Dunzhu Li of Trinity College’s AMBER Research Centre in Dublin and his team are now contributing to this. They investigated whether and how much microplastics are released when using bottled for infant feeding. “These baby vials are mostly made of polypropylene and are regularly exposed to hot water and intense shaking when preparing bottled milk,” the researchers explain. For example, the World Health Organization (WHO) recommends first rinsing the vials with boiling water and then stirring the milk powder with hot water of at least 70 degrees to keep germ intake as low as possible. Based on this recipe, Li and his team first filled ten common baby bottles made of polypropylene with boiling, then 70 degrees hot water, and then determined the amount of plastic particles in the water using laser spectroscopy and scanning force microscopy.

The analyses revealed a strong release of microplastics in all vials. The concentrations determined ranged from 1.3 to 16.2 million microplastic particles per litre. This is significantly more than the usual values of up to 1000 particles per litre for drinking water and therefore points to the polypropylene of the vials as the source of contamination, the researchers write.
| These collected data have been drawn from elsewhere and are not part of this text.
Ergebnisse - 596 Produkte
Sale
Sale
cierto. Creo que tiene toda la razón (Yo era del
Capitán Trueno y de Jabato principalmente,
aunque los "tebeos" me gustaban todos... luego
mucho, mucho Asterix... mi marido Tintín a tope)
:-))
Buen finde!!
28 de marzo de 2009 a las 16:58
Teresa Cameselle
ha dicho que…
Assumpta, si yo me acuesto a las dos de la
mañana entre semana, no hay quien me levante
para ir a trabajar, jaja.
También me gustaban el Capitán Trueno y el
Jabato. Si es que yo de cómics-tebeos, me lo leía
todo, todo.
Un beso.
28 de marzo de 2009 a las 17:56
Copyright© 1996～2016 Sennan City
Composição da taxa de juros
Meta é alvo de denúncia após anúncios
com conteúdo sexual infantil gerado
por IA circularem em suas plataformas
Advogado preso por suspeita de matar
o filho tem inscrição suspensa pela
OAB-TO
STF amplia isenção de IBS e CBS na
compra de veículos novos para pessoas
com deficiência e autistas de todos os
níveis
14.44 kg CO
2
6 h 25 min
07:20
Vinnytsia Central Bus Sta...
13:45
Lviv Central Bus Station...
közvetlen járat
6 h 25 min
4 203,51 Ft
The high values remained similarly high even after three weeks of regular use of the vials. As Li and his team explain, their values are probably still greatly underestimated. Nanoparticles below 0.8 microns were not detected by their filters. However, in complementary analyses of samples of baby vial water, they found trillions of around 100 nanometers of small nanoparticles per liter. In total, almost two thirds of the recorded particles were smaller than 20 microns.
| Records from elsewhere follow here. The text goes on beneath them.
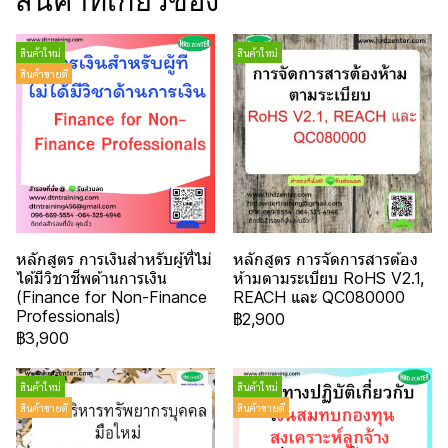
สินค้าที่เกี่ยวข้อง
สินค้าใหม่
สินค้าใหม่
สินค้าขายดี
หลักสูตร การเงินสำหรับผู้ที่ไม่
หลักสูตร การจัดการสารต้อง
ได้มีวิชาชีพด้านการเงิน
ห้ามตามระเบียบ RoHS V2.1,
(Finance for Non-Finance
REACH และ QC080000
Professionals)
฿2,900
฿3,900
สินค้าใหม่
สินค้าใหม่
สินค้าขายดี
สินค้าขายดี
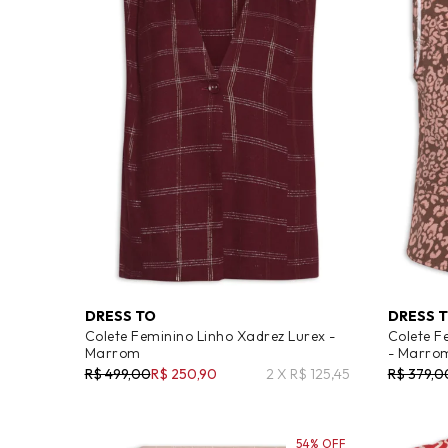
DRESS TO
DRESS 
Colete Feminino Linho Xadrez Lurex -
Colete F
Marrom
- Marro
R$ 499,00
R$ 250,90
2 X R$ 125,45
R$ 379,0
54% OFF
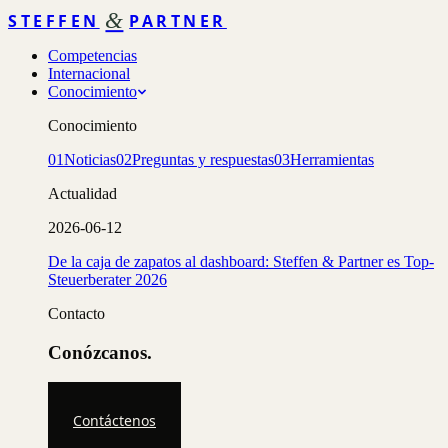
&
STEFFEN
PARTNER
Competencias
Internacional
Conocimiento
Conocimiento
01
Noticias
02
Preguntas y respuestas
03
Herramientas
Actualidad
2026-06-12
De la caja de zapatos al dashboard: Steffen & Partner es Top-
Steuerberater 2026
Contacto
Conózcanos.
Contáctenos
The scientists then calculated what this release of microplastics means for infants worldwide. The basis was the contamination identified in their experiment, the average daily milk intake of an infant, the respective market share of polypropylene baby bottles and the proportion of mothers who do not breastfeed their babies but feed them by vial. “We found that an infant absorbs an average of 1.58 million plastic particles per day through bottle feeding on a global average,” Li and his colleagues report. However, the amount varies greatly from region to region: in the countries of Asia and Africa, where more mothers breastfeed their children, the contamination is lowest, at just over 500,000 to just under 900,000 particles per day. In Europe, North America and Oceania, on the other hand, the highest number was 2.1 to 2.6 million microplastic particles per infant per day.

Suggestions

According to the researchers, one of the main reasons for the high contamination of the baby vial contents is the high temperature to which the plastic is exposed when preparing bottled milk. “The sterilization recommended by the WHO is increasing the release of the microplastic,” Li and his team said. On the other hand, if the baby milk is stirred at lower temperatures, the load decreases, as additional tests have shown. The scientists therefore recommend to cool the vials first after sterilizing them using boiling water and then rinse them three times with cold, boiled water. The milk should also be stirred with the 70 degree hot water in a non-plastic container and then put into the vial. The researchers advise against reheating bottled milk that has already been stirred in the vial.

“We have to accept that plastics permeate our modern lives and that they release microplastics and nanoplastics when used on a daily occurrence,” says Li. However, the researchers stress, the sheer amount of microplastic particles does not yet tell us whether and how harmful this is to the health of children and adults. “The last thing we want is to cause unnecessary panic among parents,” says Li’s colleague John Boland. “Because so far we simply don’t have enough information about the potential effects of microplastics on the health of young children.” Hanns Moshammer, an environmental physician from the Medical University of Vienna, who was not involved in the study, sees it in a similar way: “There is still a need for research. There is probably a grain size where absorption of microplastics from the intestine is relevant or possible,” he says. “However, in the case of a healthy infant, I would not assume a particularly relevant intake according to current knowledge.”

Elena Mars

Elena writes part-time for the Scientific Origin, focusing mostly on health-related issues.